Implementing the PEDDL Framework in an Art Integrated Lesson Plan


As a graduate student with an art background and experience of two years as an art teacher in Oklahoma City Public Schools, interdisciplinary literacy and arts integration are important concepts for me to focus on. When writing lesson plans, I often considered content that classroom teachers were teaching for all grades, and found ways to incorporate it into my lesson plans. I chose the PEDDL framework, found in Digitally Supported Disciplinary Literacy for K-5 Classrooms (Colwell, Hutchison, & Woodward, 2020) to implement a digitally supported, interdisciplinary lesson plan for a small group of fourth grade students. The lesson plan implements two different digital tools; a graphic organizer created on Bubbl.us to use for ideas, key concepts, and vocabulary, and a storybook creator website (Story Jumper or Little Bird Tales, depending on ease of access). The lesson will focus on fourth grade English language arts standards for second quarter, according to Oklahoma City Public Schools.

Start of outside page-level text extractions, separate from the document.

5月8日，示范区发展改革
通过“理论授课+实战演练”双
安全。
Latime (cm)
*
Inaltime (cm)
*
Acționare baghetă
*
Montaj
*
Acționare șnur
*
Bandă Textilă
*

The PEDDL framework includes planning questions that are typical of standard lesson plans in the beginning steps (learning goals, ties to standards, objectives), but progress into more critical thinking questions, or the “why?” of instruction. It also focuses heavily on analyzing multiple text types and integration of multimodal aspects to deepen knowledge and relate it to other subjects in school, and the real world. This is why the framework is the best choice to meld principles of art and critical analysis skills in language arts. Students will study the art style of Patricia Polacco, and how she used sometimes loose and sketchy, but vibrant illustrations to tell autobiographical stories and represent folklore.

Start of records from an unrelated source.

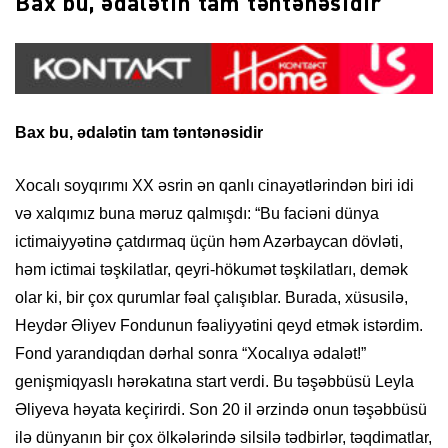
Bax bu, ədalətin tam təntənəsidir
Bax bu, ədalətin tam təntənəsidir
Xocalı soyqırımı XX əsrin ən qanlı cinayətlərindən biri idi
və xalqımız buna məruz qalmışdı: “Bu faciəni dünya
ictimaiyyətinə çatdırmaq üçün həm Azərbaycan dövləti,
həm ictimai təşkilatlar, qeyri-hökumət təşkilatları, demək
olar ki, bir çox qurumlar fəal çalışıblar. Burada, xüsusilə,
Heydər Əliyev Fondunun fəaliyyətini qeyd etmək istərdim.
Fond yarandıqdan dərhal sonra “Xocalıya ədalət!”
genişmiqyaslı hərəkatına start verdi. Bu təşəbbüsü Leyla
Əliyeva həyata keçirirdi. Son 20 il ərzində onun təşəbbüsü
ilə dünyanın bir çox ölkələrində silsilə tədbirlər, təqdimatlar,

Since I do not have my own classroom this year, I will be conducting 4 lessons virtually in a fourth-grade classroom with a small group of students. I will be choosing students that may struggle with motivation to read required classroom texts, and I hope that the opportunity to create their own stories and represent them through both writing and drawing will be engaging, as well as the opportunity to collaboratively answer questions they pose during the process.